His richly layered acrylics on canvas and mixed media works are a nostalgic ode to the soil, sunlight and landscapes of his erstwhile home and a deep reminiscing about the simplicity and warmth of village life. Steeped in mood, emotion and lyricism, the art goes beyond sentimentalism and celebrates the artistic heritage of the region, the rustic, now-forgotten ways of life and the resilience and endurance of the people from this drought-prone landscape.
The unseen, unheard, often marginalised people who inhabit the villages of Marathwada – toy sellers, gypsies, farmers and ordinary village folk that Shingade encountered as a child – are
 the protagonists of the earthy yet ethereal paintings. Favourite recurring muses are toy sellers with their baskets of wooden toys who would sit down to rest outside his home after a hot day in the sun, the gypsy women in his village who made colourful embroidered blankets and animals companions such as cows and goats.
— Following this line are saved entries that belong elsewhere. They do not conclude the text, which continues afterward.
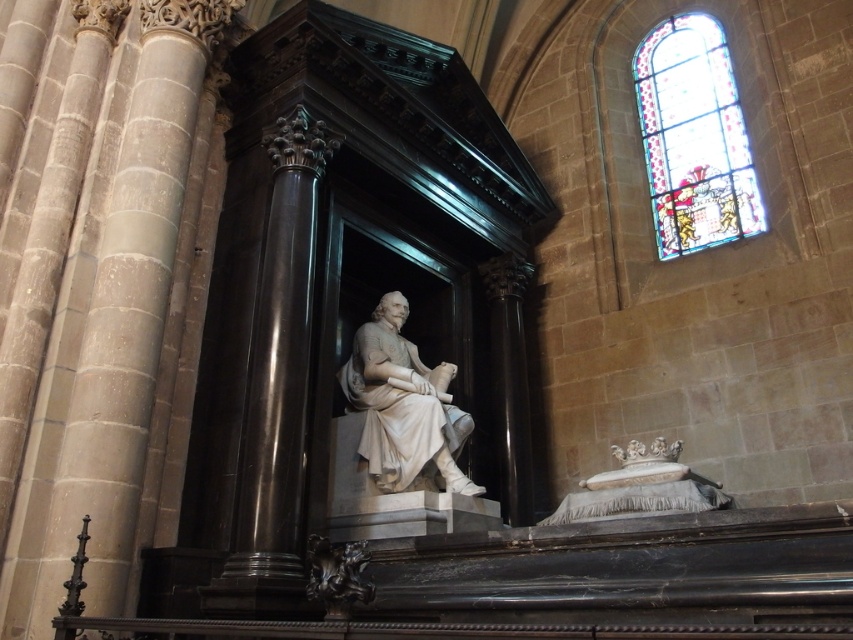
Describe the element at coordinates (693, 138) in the screenshot. I see `stained glass at upper right` at that location.

Find the location of `stained glass at upper right`. stained glass at upper right is located at coordinates (693, 138).

Locate an element on the screen. This screenshot has height=640, width=853. stained glass at upper right is located at coordinates (693, 138).

Does stained glass at upper right appear on the right side of white marble statue at center?

Yes, stained glass at upper right is to the right of white marble statue at center.

This screenshot has width=853, height=640. Describe the element at coordinates (693, 138) in the screenshot. I see `stained glass at upper right` at that location.

Is point (746, 209) positioned in front of point (413, 346)?

No, (746, 209) is behind (413, 346).

At what (x,y) coordinates should I click in order to perform the action: click on stained glass at upper right. Please return your answer as a coordinate pair (x, y). Looking at the image, I should click on (693, 138).

Does white marble statue at center lie behind polished dark wood carving at lower left?

Yes, white marble statue at center is further from the viewer.

Is white marble statue at center to the right of polished dark wood carving at lower left from the viewer's perspective?

Correct, you'll find white marble statue at center to the right of polished dark wood carving at lower left.

Find the location of a particular element. white marble statue at center is located at coordinates (403, 404).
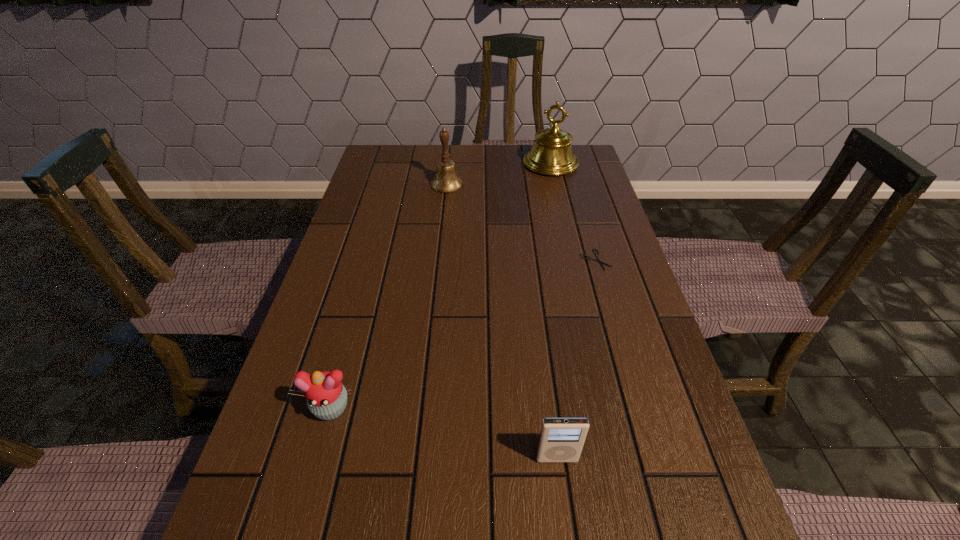
The image size is (960, 540). In order to click on the right bell in this screenshot , I will do `click(552, 154)`.

Find the location of a particular element. the left bell is located at coordinates (446, 180).

Where is `iPod`? iPod is located at coordinates (561, 439).

At what (x,y) coordinates should I click in order to perform the action: click on the leftmost object. Please return your answer as a coordinate pair (x, y). Looking at the image, I should click on (326, 396).

Find the location of a particular element. The image size is (960, 540). the second nearest object is located at coordinates (326, 396).

Where is `the shortest object`? The height and width of the screenshot is (540, 960). the shortest object is located at coordinates (589, 258).

The height and width of the screenshot is (540, 960). Find the location of `the third farthest object`. the third farthest object is located at coordinates 589,258.

Locate an element on the screen. vacant space located 0.350m on the front of the right bell is located at coordinates (570, 245).

This screenshot has width=960, height=540. What are the coordinates of `free spot located 0.080m on the left of the second object from left to right` in the screenshot? It's located at (405, 185).

Where is `free space located 0.100m on the face of the leftmost object`? free space located 0.100m on the face of the leftmost object is located at coordinates (311, 481).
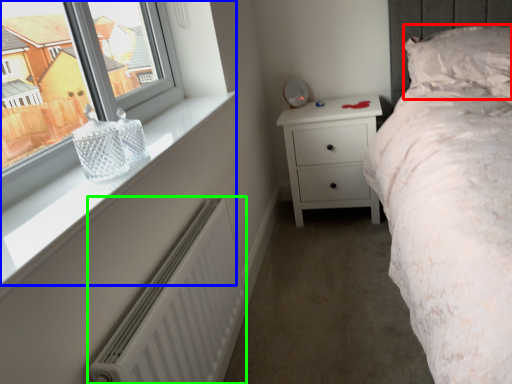
Question: Estimate the real-world distances between objects in this image. Which object is farther from pillow (highlighted by a red box), window (highlighted by a blue box) or radiator (highlighted by a green box)?

Choices:
 (A) window
 (B) radiator

Answer: (B)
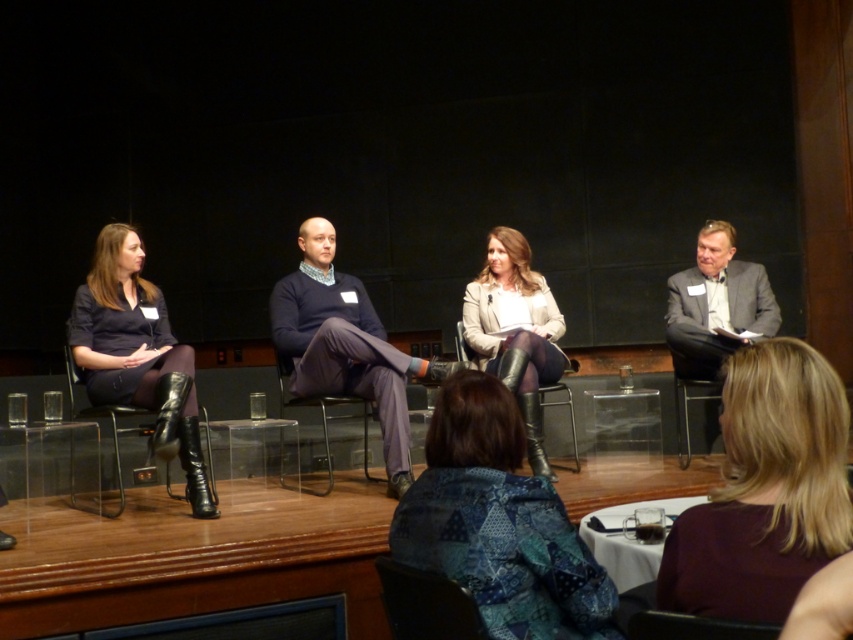
You are organizing a small workshop and need to seat two people comfortably. You have a matte black chair at lower center and a black leather chair at lower center available. Which chair would allow for more space between the two people if placed side by side?

The matte black chair at lower center has a larger width than the black leather chair at lower center, so placing them side by side would provide more space between the two people when using the matte black chair at lower center.

You are standing 2 meters away from the stage. Can you reach the point at coordinates point [392,572] on the stage if you stretch your arm forward?

The point at coordinates point [392,572] is 1.87 meters away from the viewer. Since you are standing 2 meters away from the stage, stretching your arm forward would allow you to reach it as the distance is slightly shorter than your position.

You are standing at the point labeled point (756, 560). If you want to take a photo of the panel discussion stage, which is 4.09 feet away from you, will you be able to capture the entire stage in your camera frame?

The distance between you and the stage is 4.09 feet. Since the camera can typically capture a wide enough angle to include the entire stage at this distance, you should be able to capture the entire stage in your camera frame.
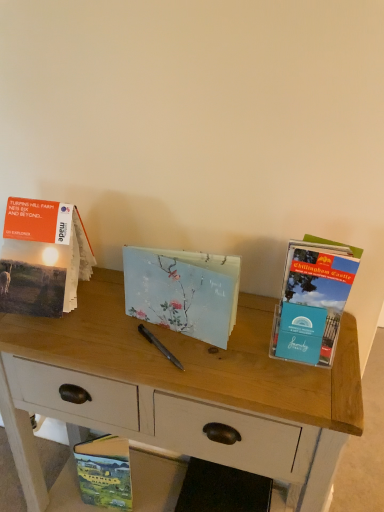
Where is `vacant region in front of blue cardstock brochure at right, which is the 2th book from bottom to top`? vacant region in front of blue cardstock brochure at right, which is the 2th book from bottom to top is located at coordinates (310, 390).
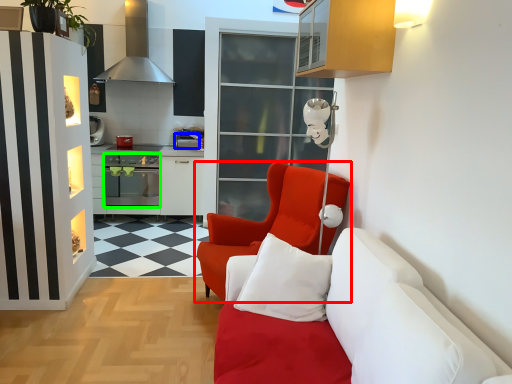
Question: Which object is the closest to the chair (highlighted by a red box)? Choose among these: appliance (highlighted by a blue box) or oven (highlighted by a green box).

Choices:
 (A) appliance
 (B) oven

Answer: (A)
Portrayed in a state of oneness with the landscape around them, the characters in Shingade’s timeless world seem part-earthly and part-mythical, layered in diaphanous textures and elegant folds of fabric in mesmerising gradations of colour. Wearing an air of brooding, wistful beauty, the dusky, bejewelled figures with kohl-rimmed eyes are firmly rooted in the earth, and are depicted in the dark tones of the soil that pervades this region. Shingade turns their serene faces and bodies into a canvas over which he layers remarkably intricate motifs, folk imagery and spiritual symbols. Despite their mythical appearance, the paintings are grounded in reality – the faces are often depicted without lips to denote a state of alienation and voicelessness.